DRAFT: Math by Intuition

For the uninitiated, math often feels like a foreign language, maybe not even from this world. But it is far from that. The roots of the field lie deep in the foundations of how we perceive and understand the world.

When you look at the desk you may be sitting at right now, you understand the scene before you as an aggregation of objects, not just a complex sea of colors. There is a mug, a laptop, some paper, a pen, all of which have lots of different other properties, but the important part is that we see each item as a distinct object. In our mind, we can do lots of things with these objects. We can group some together (to form a set), we can count the items in a group, we can compare different groups with each other. All of these are mathematical operations.

What are we doing when counting a group of objects? We create an abstraction, or a model, that captures a property of this group. Let's say I got a bunch of apples that I count with my fingers. My fingers now represent the amount of apples in my possession. Why is this useful? Suppose you're asking me for two apples. By removing two fingers from my count, I can quickly determine how much apples I would be left with after giving in to your demand, without having to manipulate the apples themselves.

Now fingers and apples have (close to) nothing to do with each other. The link I constructed between my fingers and the apples is not part of the (outside) world, but is real in an idealistic sense. (An interesting application of this are modern computers. All the inside of a processing unit does is a complex manipulation of electromagnetic states. Only by assigning mathematical abstractions to these states and state changes is a computer doing useful things for us. The math is not in the computer but in the engineers that designed it.) Instead of always having to use real objects for models, math provides us the toolset to create these abstractions independently. Instead of being confined to using our fingers (or stones, sticks, ...), assigning numbers allows to be agnostic about the methods used to get to that count and what we do with it after.

In other words, math is the language of abstraction.

What makes math powerful is the ability to talk about itself, to develop the language independently of the things it is abstracting. But this tendency is also what gives mathematicians the reputation of sitting in their ivory tower, working on problems completely detached from any practicality. But we should not forget the advances made through concrete problems in other fields, that could not be tackled by the methods available at the time, specifically in physics. Math is pushed forward by both the theoretician as well as the applied mathematician.

At the same time, we should not make the error of mistaking the model for the real thing. The ideas of math seem so powerful that not just a few people see it as the fundamental fabric of the universe. I disagree with this. Instead of math being unreasonably effective due to capturing some fundamental feature of the universe, it rather seems to me that math formalizes how we as humans reason about the world.

Teaching should reflect this relationship between math and our intuitive understanding of the world. In teaching math there is always the dichotomy between teaching abstract theory and practical application. In my personal experience, neither is sufficient to get a solid understanding. Teaching practical application alone gives people the tools they supposedly need, but not the understanding to circumnavigate problems that arise when these tools stop working. For the well-trained and most gifted, theory alone might give them the ability to use all the tools they need, but that is certainly not true for everyone. Tying the theory to an intuitive understanding is often what is needed to illuminate the subject, make the pieces fall into place.

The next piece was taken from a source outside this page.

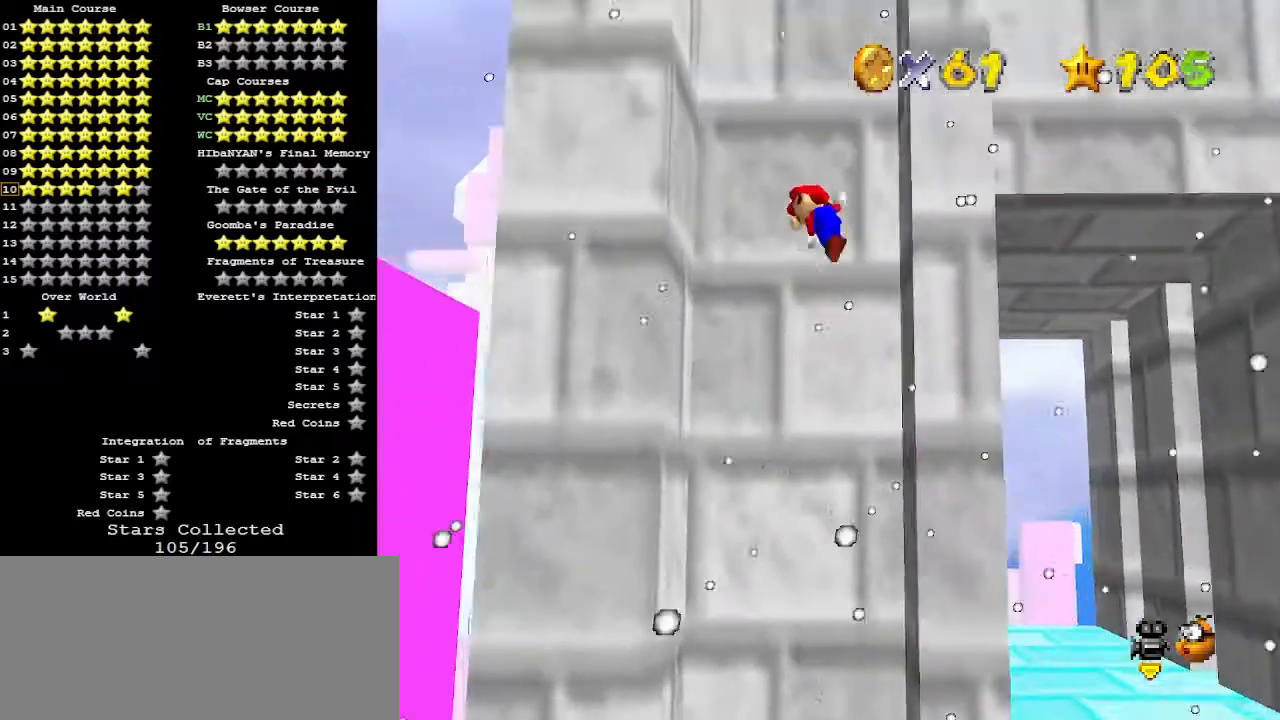
{"buttons": ["A"], "left_stick": "right", "events": [[167, "A", "up"], [233, "left_stick", "center"], [300, "A", "down"], [333, "left_stick", "right"]]}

Maybe this is a personal grudge showing through, but to me the worst offender here is statistics, in the way it is classically taught at universities. It typically begins with a very abstract introduction to probability theory and then jumps straight into the application of t-tests and the like, without establishing a proper link and intuition that will help the student to quickly understand other approaches and new methods. (The times are changing though, there is now a lot of great material out there. Statistical Rethinking by Richard McElreath is one of many.)

I would like to create a handbook of mathematical abstraction. The goal of this handbook is to lay out the tools of modern mathematics in a way that connects them to human reasoning.

It should be clear by now that this project is not supposed to give the most rigorous account of the field, I certainly would not be qualified for that. It is as much a project to teach myself as to hopefully help others learn math in an efficient and hopefully fun way. (There's also a philosophical component to it. I want to explore the connection between human perception, human reasoning and mathematics I tried to argue for here. As the tools of mathematics are widely used in modern science, there are also epistemiological implications to it.)

On a technical note, I want to integrate this handbook with all the possibilities digital media offers: interactive diagrams, assisted problems for practicing, audio and/or video, et cetera.